New York City Subway station in Brooklyn

The Norwood Avenue station is a skip-stop station on the BMT Jamaica Line of the New York City Subway. Located at the intersection of Norwood Avenue and Fulton Street in Cypress Hills, Brooklyn, it is served by the Z train during rush hours in peak direction and the J at all other times.

== History ==

This station was opened on May 30, 1893 as part of the Brooklyn Elevated Railroad's four stop extension of the Lexington Avenue Line to Cypress Hills.

From July 18, 2005 to March 13, 2006 this station was closed for rehabilitation. As part of the rehabilitation project, the stairs were rehabilitated, the floors were renewed, major structural repairs were made, new canopies were installed, the area around the station booth was reconfigured, the platform edge strips were replaced, walls were replaced, and a high-quality public address system was installed. The renovation cost $8.40 million.

In 2019, the Metropolitan Transportation Authority announced that this station would become ADA-accessible as part of the agency's 2020–2024 Capital Program. The MTA received $254 million from the Federal Transit Administration in 2023 for accessibility upgrades to four subway stations, including the Norwood Avenue station. Work on new elevators began in December 2024.

== Station layout==

This elevated station has two tracks and one island platform. The platform has a short red canopy with green frames and support columns at the east (railroad north) end and silver lampposts and black station sign structures for the rest of the length.

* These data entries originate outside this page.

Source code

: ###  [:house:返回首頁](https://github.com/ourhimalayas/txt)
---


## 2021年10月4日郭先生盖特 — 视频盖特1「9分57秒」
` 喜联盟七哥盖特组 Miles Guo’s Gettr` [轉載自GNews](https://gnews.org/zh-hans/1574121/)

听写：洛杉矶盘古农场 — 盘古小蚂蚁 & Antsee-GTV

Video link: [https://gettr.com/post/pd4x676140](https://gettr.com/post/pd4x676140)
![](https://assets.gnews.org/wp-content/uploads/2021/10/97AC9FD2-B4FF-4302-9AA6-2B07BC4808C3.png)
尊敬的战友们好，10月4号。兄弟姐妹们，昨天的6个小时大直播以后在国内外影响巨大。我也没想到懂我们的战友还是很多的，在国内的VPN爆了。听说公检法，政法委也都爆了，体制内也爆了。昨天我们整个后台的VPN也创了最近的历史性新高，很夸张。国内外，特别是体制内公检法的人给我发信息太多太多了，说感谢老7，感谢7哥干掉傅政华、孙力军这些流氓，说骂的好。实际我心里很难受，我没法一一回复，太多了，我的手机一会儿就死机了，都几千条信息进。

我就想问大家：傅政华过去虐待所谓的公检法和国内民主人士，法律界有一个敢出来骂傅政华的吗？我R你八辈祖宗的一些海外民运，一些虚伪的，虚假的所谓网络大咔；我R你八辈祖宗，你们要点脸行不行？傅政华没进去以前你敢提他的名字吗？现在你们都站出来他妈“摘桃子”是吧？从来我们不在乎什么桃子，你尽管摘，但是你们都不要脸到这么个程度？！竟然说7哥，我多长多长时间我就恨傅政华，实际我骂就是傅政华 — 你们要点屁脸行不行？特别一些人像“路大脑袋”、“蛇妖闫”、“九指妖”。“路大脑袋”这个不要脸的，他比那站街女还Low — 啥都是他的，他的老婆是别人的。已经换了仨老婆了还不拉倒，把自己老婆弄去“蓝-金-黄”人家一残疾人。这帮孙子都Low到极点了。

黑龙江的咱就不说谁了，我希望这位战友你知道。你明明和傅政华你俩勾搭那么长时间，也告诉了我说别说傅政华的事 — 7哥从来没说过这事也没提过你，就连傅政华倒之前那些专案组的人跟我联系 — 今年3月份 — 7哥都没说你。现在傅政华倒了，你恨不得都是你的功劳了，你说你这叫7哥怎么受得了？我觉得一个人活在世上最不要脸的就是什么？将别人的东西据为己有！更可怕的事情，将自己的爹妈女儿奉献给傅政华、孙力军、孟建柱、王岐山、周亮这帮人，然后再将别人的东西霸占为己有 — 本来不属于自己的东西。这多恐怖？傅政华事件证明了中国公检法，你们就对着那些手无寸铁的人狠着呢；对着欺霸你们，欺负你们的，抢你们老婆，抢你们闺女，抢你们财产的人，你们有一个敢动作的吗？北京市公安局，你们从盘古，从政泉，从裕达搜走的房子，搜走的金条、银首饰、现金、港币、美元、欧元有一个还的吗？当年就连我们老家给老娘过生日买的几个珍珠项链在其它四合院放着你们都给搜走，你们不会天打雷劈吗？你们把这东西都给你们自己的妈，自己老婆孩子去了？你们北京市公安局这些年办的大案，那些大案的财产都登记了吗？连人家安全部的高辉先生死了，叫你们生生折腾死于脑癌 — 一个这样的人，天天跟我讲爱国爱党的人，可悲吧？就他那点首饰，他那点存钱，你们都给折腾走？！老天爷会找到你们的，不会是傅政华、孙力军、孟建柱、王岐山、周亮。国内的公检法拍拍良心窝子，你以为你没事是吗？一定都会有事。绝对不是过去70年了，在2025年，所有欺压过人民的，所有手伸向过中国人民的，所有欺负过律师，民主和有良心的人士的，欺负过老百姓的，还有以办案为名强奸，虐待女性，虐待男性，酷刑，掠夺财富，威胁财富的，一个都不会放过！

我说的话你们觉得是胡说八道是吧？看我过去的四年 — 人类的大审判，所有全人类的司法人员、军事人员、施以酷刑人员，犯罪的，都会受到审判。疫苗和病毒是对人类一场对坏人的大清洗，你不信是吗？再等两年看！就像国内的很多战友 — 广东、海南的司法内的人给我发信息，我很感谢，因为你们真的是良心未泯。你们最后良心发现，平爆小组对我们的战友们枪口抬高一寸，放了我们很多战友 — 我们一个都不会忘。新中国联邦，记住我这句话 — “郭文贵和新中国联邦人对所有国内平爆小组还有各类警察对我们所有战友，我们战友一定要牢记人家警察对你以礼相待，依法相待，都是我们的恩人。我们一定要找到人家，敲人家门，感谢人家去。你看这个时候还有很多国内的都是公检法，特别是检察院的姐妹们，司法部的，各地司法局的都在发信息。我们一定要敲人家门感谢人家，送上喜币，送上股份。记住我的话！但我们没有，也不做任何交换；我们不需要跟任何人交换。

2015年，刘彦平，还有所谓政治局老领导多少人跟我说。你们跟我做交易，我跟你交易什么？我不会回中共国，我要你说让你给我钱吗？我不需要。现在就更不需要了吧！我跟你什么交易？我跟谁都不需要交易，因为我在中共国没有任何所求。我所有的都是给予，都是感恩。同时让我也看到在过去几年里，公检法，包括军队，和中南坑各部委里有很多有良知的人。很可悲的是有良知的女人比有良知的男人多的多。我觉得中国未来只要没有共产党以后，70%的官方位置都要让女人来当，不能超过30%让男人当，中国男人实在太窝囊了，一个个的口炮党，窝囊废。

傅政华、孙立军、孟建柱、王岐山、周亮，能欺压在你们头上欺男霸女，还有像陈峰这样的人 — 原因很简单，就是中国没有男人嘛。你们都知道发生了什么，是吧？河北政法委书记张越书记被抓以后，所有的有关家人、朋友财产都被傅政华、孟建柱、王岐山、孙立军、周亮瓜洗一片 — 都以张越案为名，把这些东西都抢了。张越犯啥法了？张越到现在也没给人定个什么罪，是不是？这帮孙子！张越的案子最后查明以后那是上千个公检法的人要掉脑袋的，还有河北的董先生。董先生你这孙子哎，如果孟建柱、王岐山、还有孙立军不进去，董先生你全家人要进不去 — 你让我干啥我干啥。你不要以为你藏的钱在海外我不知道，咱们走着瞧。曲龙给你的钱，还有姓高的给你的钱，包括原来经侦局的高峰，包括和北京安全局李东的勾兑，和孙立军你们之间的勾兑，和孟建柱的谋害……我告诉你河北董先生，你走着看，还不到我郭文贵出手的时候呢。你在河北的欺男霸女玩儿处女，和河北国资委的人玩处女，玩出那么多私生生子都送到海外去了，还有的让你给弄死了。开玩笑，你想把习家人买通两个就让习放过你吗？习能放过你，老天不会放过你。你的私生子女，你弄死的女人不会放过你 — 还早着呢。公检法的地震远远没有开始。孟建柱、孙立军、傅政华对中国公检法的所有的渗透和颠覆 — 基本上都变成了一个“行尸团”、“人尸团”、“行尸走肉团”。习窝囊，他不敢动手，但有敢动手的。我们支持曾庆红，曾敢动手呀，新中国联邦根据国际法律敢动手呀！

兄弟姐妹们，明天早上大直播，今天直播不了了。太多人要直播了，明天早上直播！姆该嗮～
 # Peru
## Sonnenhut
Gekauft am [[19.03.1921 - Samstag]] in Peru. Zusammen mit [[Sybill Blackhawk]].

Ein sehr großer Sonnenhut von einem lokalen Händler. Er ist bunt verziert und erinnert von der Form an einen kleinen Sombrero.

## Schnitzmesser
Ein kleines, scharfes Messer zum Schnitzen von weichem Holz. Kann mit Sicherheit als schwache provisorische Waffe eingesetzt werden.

The 2007 artwork here is called "Culture Swirl" by Margaret Lazetta, It consists of stained glass artwork of various images on the platform sign structures, as of March 2022, The artwork has been covered up with green pained wood for reasons unknown.

Joint service with the Long Island Rail Road's Atlantic Branch existed between Norwood Avenue and Crescent Street stations with a connection built at Chestnut Street in Brooklyn. This allowed BRT trains to access the Rockaways and Manhattan Beach while affording the LIRR a connection into Manhattan to the BRT terminal located at Park Row over the Brooklyn Bridge (this service predated the opening of the East River Tunnels to Penn Station). This service ended in 1917 when the United States Railroad Administration took over the LIRR, and classified different operating standards between rapid transit trains and regular heavy rail railroads such as the LIRR.

===Exit===
The station's only open entrance/exit is a station house connected to the platform at the extreme east end. It has a bank of three turnstiles, token booth, and one staircase going down to an elevated passageway beneath the tracks, where two staircases go down to either eastern corners of Norwood Avenue and Fulton Street.

As part of the work to install ADA-accessible elevators at the station, a new entrance is expected to be built near the middle of the station, with one staircase and the elevator going down to the east side of Hale Avenue, between Arlington Avenue and Fulton Street.